金魚と百万石の城下町「大和郡山」  その10

 箱本館「紺屋(TEL 0743-58-5531)」

 また、大和郡山市内に戻り、近鉄郡山駅から線路に沿って北へ行き、市庁舎の角を曲がってバス通りを渡り、真っ直ぐ東へ行くと、1590年頃(天正年間)豊臣秀長の時に成立し、1591年(天正19年)8月に地子(じし)を免除された箱本十三町の1つ、紺屋(こんや)町で、町の中央に幅約1mの紺屋川が流れ、昔はそこで藍染の水洗いをしていました。市内で最古の町家を改修した箱本館(はこもとかん)「紺屋」は入館料300円、9:00〜17:00開館で、毎週月曜日が休館。
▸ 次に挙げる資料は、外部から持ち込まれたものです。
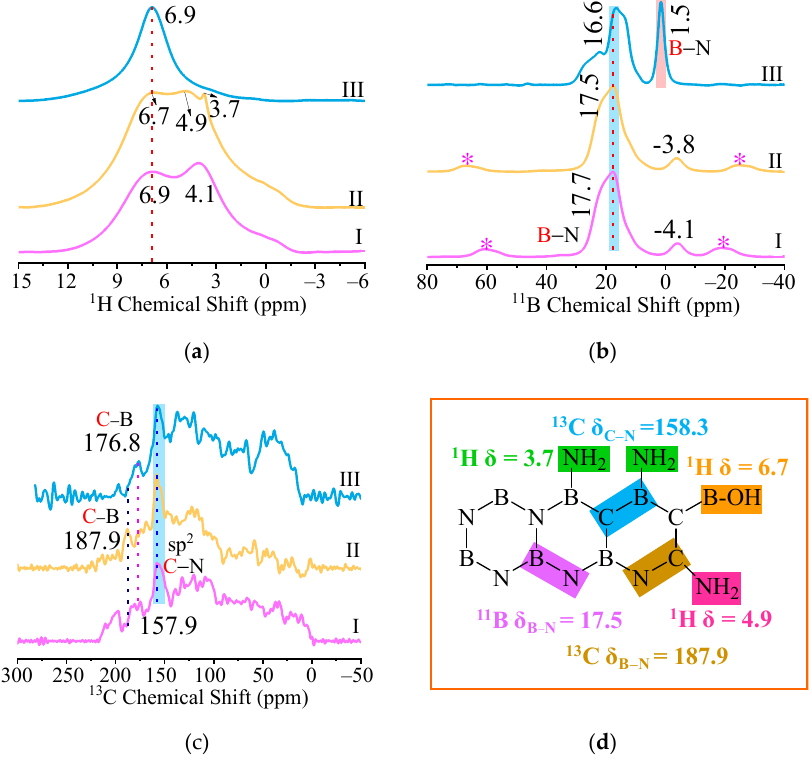
Figure 8. Solid-state MAS NMR spectra of p-BN (I), p-BCN-1 (II), and p-BCN-2 (III) samples: ( a ) 1 H MAS NMR spectra; ( b ) 11 B MAS NMR spectra. * denotes spinning side band; ( c ) 13 C MAS NMR spectra; and ( d ) the idealized structure determined by analysis of p-BCN-1.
藍染の道具や金魚コレクション、箱本関係の古文書など多数展示し、要予約で、ハンカチ50×50cmの藍染体験が500円で出来ます。
 光慶寺(0743-52-3229)

 「紺屋町」から北へ行った「今井町」の東側にある真宗西本願寺の末、瑞厳山「光慶寺」は、1028年(長元元年)天台宗の皇慶阿闍梨が山城國久世郡岩田村に草創したのが始めで、その後、平康頼の長子左衛門尉清基の末男千代寿が出家して光慶と号し、住職になって、蓮如上人の教化に帰依し、真宗に改められ、1588年(天正16年)今の良玄寺のある所に「光慶寺」を創建し、1617年(元和3年)現在地に移りました。1680年(延宝8年)12月12日新町からの出火で焼失し、現在の本堂は、その後に再建、桁行18.35m、梁間20.25m、入母屋造、向拝1間、本瓦葺、市内の真宗本堂の代表的建物です。
 光慶寺の「梵鐘」

 「光慶寺」には、俊寛と供に鬼界ケ島へ流された丹波少将成恒、平判官康頼に対して平清盛が1178年(治承2年)7月26日に出した赦免状が残っています。また、梵鐘は総高148cm、口外径83cm、竜頭は双頭式で、撞座は珍しく4個あり、複葉八弁の蓮華文とし、乳の配列は、1画内4段5列の形式で、側面3面に銘があり、1674年(延宝2年)の改鋳です。なお、「光慶寺」には昔、夫婦の狸が住んでいて、寺の東側の道を夜通ると、チンチンコンコンと鉦(かね)の音がして、西側の道には袋真綿が落ちていて、それを拾おうとすると、真綿はするすると走って行きました。それもこれも全て夫婦狸の悪戯でした。
 春岳院(TEL 0743-53-3033)

 「光慶寺」のある「今井町」の更に北に「新中町」があり、大納言豊臣秀長の菩提寺、真言宗高野山南蓮上院の末寺、如意山「春岳院(しゅんがくいん、元は東光院)」があります。元「箕山(大納言塚のある辺り)」にあった「大光院」が豊臣秀長の菩提寺で、位牌と大納言塚の管理をしていたが、豊臣家の滅亡後、「大光院」は藤堂高虎の手で京都の「大徳寺」塔頭として持って行かれ、「東光院」に秀長の位牌を託し、大納言塚の管理も委ねられました。その後、秀長の法名「大光院殿前亜相春岳紹栄大居士」に因んで「春岳院」と改め、今日に及んでいます。なお、当院の「御朱印箱及同文庫」「秀長画像」は市指定文化財です。